In re Gerald BARROWS, Angela Barrows, Debtors.
Gerald and Angela BARROWS, Plaintiffs,
v.
Dennis BEZANSON, Trustee, Fidelity Bond Co., Defendants.
Bankruptcy No. 90-68-JEY. Adv. No. 92-1076.
United States Bankruptcy Court, D. New Hampshire.
June 24, 1994.*456 Jerry Barrows, pro se.
Angela L. Barrows, pro se.
William C. Saturley, Nelson Kinder Mosseau & Gordon, Manchester, NH, for defendants Dennis Bezanson and Fidelity Deposit.
Geraldine Karonis, Manchester, NH, for defendant U.S. trustee.
ORDER ON SUMMARY JUDGMENT MOTION
JAMES E. YACOS, Bankruptcy Judge.
This adversary proceeding came before this Court on June 14, 1994, on a pretrial hearing on the Amended Complaint filed by the plaintiff on January 20, 1994 (Court Doc. No. 42), as well as a Motion for Summary Judgment filed by the defendants on May 13, 1994 (Court Doc. No. 48). The Court heard extensive argument on the defendants' Motion for Summary Judgment.
The Amended Complaint filed by the debtors-plaintiffs, Gerald and Angela Barrows, alleges various grounds of liability on the part of the trustee with regard to the administration of this estate which allegedly damaged the plaintiffs' interest in various assets which are primarily pending lawsuits. The plaintiffs claim that the lawsuits were not handled properly by the trustee which led to damage suffered by the debtors.
Legal Standard
The defendants' motion asserts that more than negligence is required to support these causes of action and that to the extent that willful and deliberate actions are alleged that they are minimal and not material to the causes of action. They have cited only one case in that regard and that is Conn. Gen. Life Ins. v. Universal Ins. Co., 838 F.2d 612 (1st Cir.1988).
That case simply does not hold what the defendants assert that it holds. Connecticut General is a case in which there clearly was willful and deliberate violation of fiduciary duties and the court noted that under that standard trustees can be personally liable. It did not hold that negligent actions can never be actionable. Indeed, the court goes on further to say "Some courts have even held that personal liability can be imposed for negligent acts by a trustee at least where discretionary judgments are not involved." Conn. Gen. Life Ins. v. Universal Ins. Co., 838 F.2d at 621 (citing In re Gorski, 766 F.2d 723, 727, (2nd Cir.1985); In re Cochise College Park Inc., 703 F.2d 1339, 1357, n. 26 (9th Cir.1983)).

• Exercise inputs

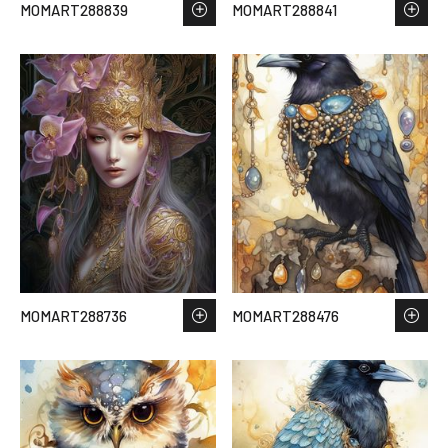
MOMART288839
MOMART288841
MOMART288736
MOMART288476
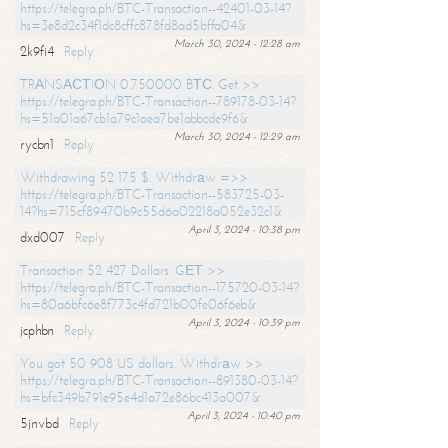
https://telegra.ph/BTC-Transaction--42401-03-14?
hs=3e8d2c34f1dc8cffc878fd8ad5bffa04&
March 30, 2024 - 12:28 am
2k9fi4
Reply
TRАNSАСТIОN 0.750000 BТС. Get >>
https://telegra.ph/BTC-Transaction--789178-03-14?
hs=51a01a67cb1a79c1aea7be1abbcde9f6&
March 30, 2024 - 12:29 am
rycbn1
Reply
Withdrawing 52 175 $. Withdrаw =>>
https://telegra.ph/BTC-Transaction--583725-03-
14?hs=715cf89470b9c55d6a02218a052e32c1&
April 3, 2024 - 10:38 pm
dxd007
Reply
Transaction 52 427 Dollars. GЕТ >>
https://telegra.ph/BTC-Transaction--175720-03-14?
hs=80a6bfc6e8f773c4fd721b00fe06f6eb&
April 3, 2024 - 10:39 pm
jcphbn
Reply
You got 50 908 US dollars. Withdrаw >>
https://telegra.ph/BTC-Transaction--891380-03-14?
hs=bfc349b791e95e4d1a72e86bc413a007&
April 3, 2024 - 10:40 pm
5jnvbd
Reply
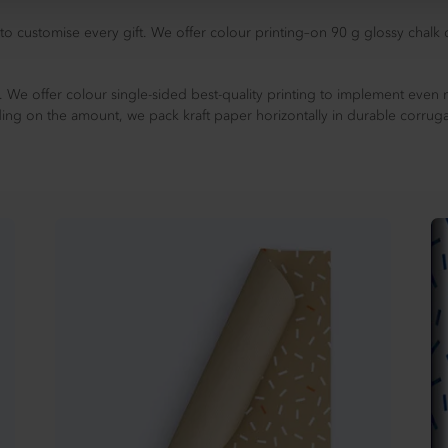
to customise every gift. We offer colour printing–on 90 g glossy chalk
 We offer colour single-sided best-quality printing to implement even 
ing on the amount, we pack kraft paper horizontally in durable corrug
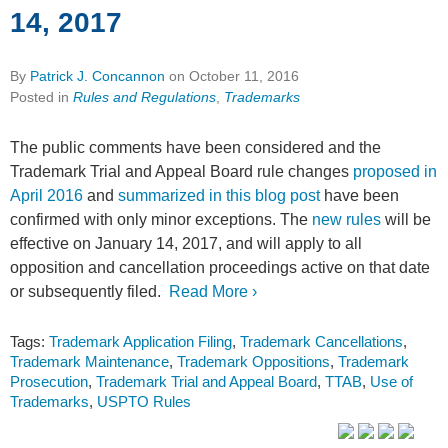
14, 2017
By
Patrick J. Concannon
on
October 11, 2016
Posted in
Rules and Regulations
,
Trademarks
The public comments have been considered and the
Trademark Trial and Appeal Board rule changes
proposed in
April 2016
and
summarized in this blog post
have been
confirmed with only minor exceptions. The
new rules
will be
effective on January 14, 2017, and will apply to all
opposition and cancellation proceedings active on that date
or subsequently filed.
Read More ›
Tags:
Trademark Application Filing
,
Trademark Cancellations
,
Trademark Maintenance
,
Trademark Oppositions
,
Trademark
Prosecution
,
Trademark Trial and Appeal Board
,
TTAB
,
Use of
Trademarks
,
USPTO Rules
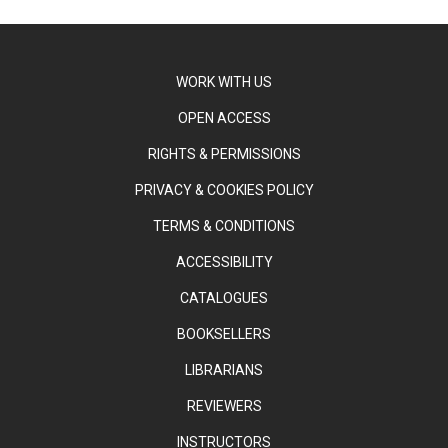
WORK WITH US
OPEN ACCESS
RIGHTS & PERMISSIONS
PRIVACY & COOKIES POLICY
TERMS & CONDITIONS
ACCESSIBILITY
CATALOGUES
BOOKSELLERS
LIBRARIANS
REVIEWERS
INSTRUCTORS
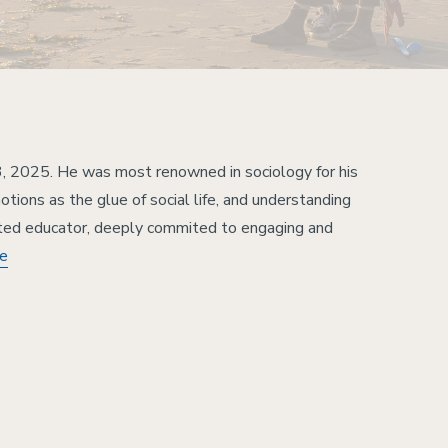
, 2025. He was most renowned in sociology for his
tions as the glue of social life, and understanding
ted educator, deeply commited to engaging and
re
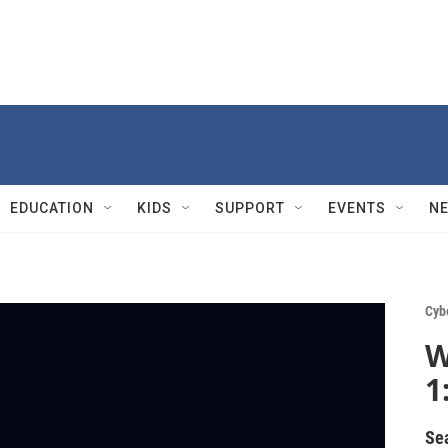
EDUCATION
KIDS
SUPPORT
EVENTS
N
Cyb
W
1
Se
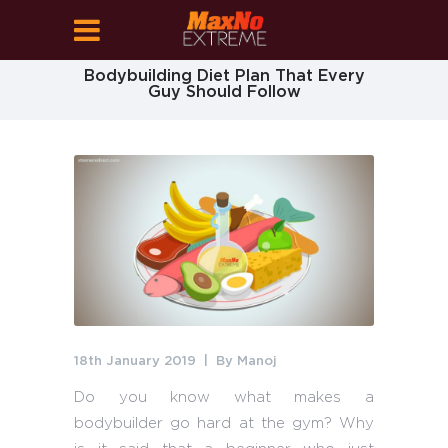
Bodybuilding Diet Plan That Every
Guy Should Follow
18th January 2019
By
Manoj
Do you know what makes a
bodybuilder go hard at the gym? Why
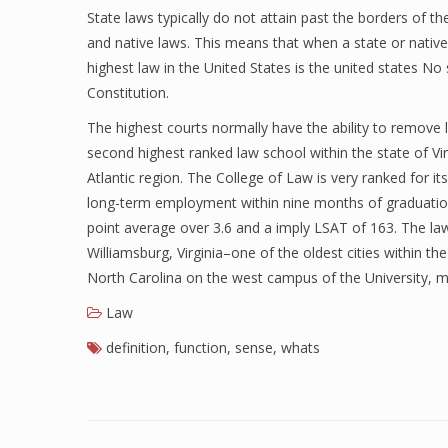
State laws typically do not attain past the borders of t
and native laws. This means that when a state or native l
highest law in the United States is the united states No 
Constitution.
The highest courts normally have the ability to remove le
second highest ranked law school within the state of Vir
Atlantic region. The College of Law is very ranked for 
long-term employment within nine months of graduation. T
point average over 3.6 and a imply LSAT of 163. The law
Williamsburg, Virginia–one of the oldest cities within t
North Carolina on the west campus of the University,
Law
definition
,
function
,
sense
,
whats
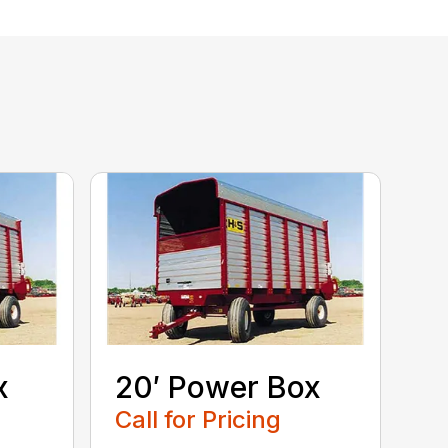
x
20′ Power Box
Call for Pricing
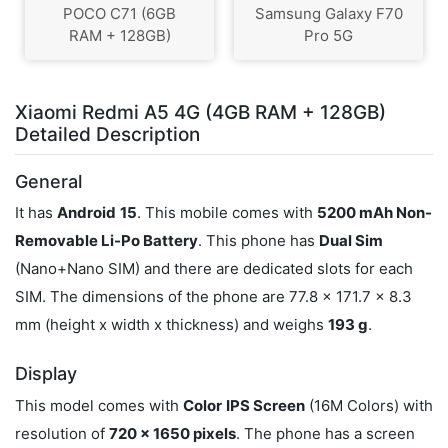
POCO C71 (6GB
Samsung Galaxy F70
RAM + 128GB)
Pro 5G
Xiaomi Redmi A5 4G (4GB RAM + 128GB)
Detailed Description
General
It has
Android
15
. This mobile comes with
5200 mAh Non-
Removable Li-Po Battery
. This phone has
Dual Sim
(Nano+Nano SIM) and there are dedicated slots for each
SIM. The dimensions of the phone are 77.8 x 171.7 x 8.3
mm (height x width x thickness) and weighs
193 g
.
Display
This model comes with
Color
IPS Screen
(16M Colors) with
resolution of
720 x 1650 pixels
. The phone has a screen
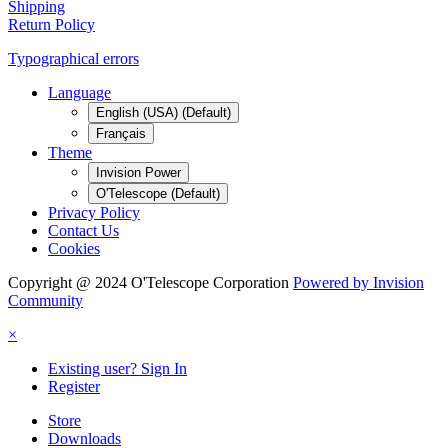
Shipping
Return Policy
Typographical errors
Language
English (USA) (Default)
Français
Theme
Invision Power
O'Telescope (Default)
Privacy Policy
Contact Us
Cookies
Copyright @ 2024 O'Telescope Corporation
Powered by Invision
Community
×
Existing user? Sign In
Register
Store
Downloads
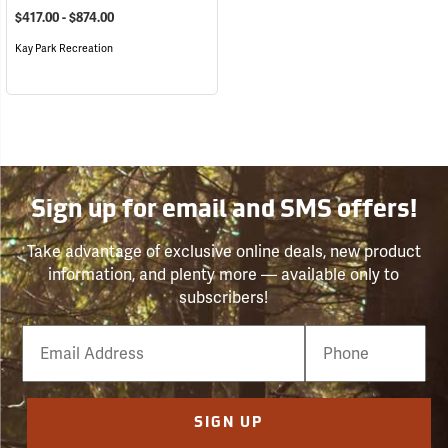
$417.00 - $874.00
Kay Park Recreation
Sign up for email and SMS offers!
Take advantage of exclusive online deals, new product
information, and plenty more — available only to
subscribers!
Email
Phone
Number
SIGN UP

• Assignment 1
Say whether each statement agrees with the court order, answering yes or no and quoting the words of the order that decide it: (a) The defendants filed their Motion for Summary Judgment on May 13, 1994. (b) The defendants cited several cases in support of their motion. (c) The court found that Connecticut General held that negligent actions can never be actionable.
• Assignment 2
In the records, switch "Guy" to "Man" in the lines starting at the one containing "Bodybuilding Diet Plan That Every" and ending at the one containing "Call for Pricing", and give back only those lines, otherwise unchanged. Leave the pictures out.
The records have no connection to the court order.

• Exercise solution 1
(a) Yes: "a Motion for Summary Judgment filed by the defendants on May 13, 1994"
(b) No: "They have cited only one case in that regard"
(c) No: "It did not hold that negligent actions can never be actionable."

• Exercise solution 2
Bodybuilding Diet Plan That Every
Man Should Follow
18th January 2019
By
Manoj
Do you know what makes a
bodybuilder go hard at the gym? Why
State laws typically do not attain past the borders of t
and native laws. This means that when a state or native l
highest law in the United States is the united states No 
Constitution.
The highest courts normally have the ability to remove le
second highest ranked law school within the state of Vir
Atlantic region. The College of Law is very ranked for 
long-term employment within nine months of graduation. T
point average over 3.6 and a imply LSAT of 163. The law
Williamsburg, Virginia–one of the oldest cities within t
North Carolina on the west campus of the University,
Law
definition
,
function
,
sense
,
whats
x
20′ Power Box
Call for Pricing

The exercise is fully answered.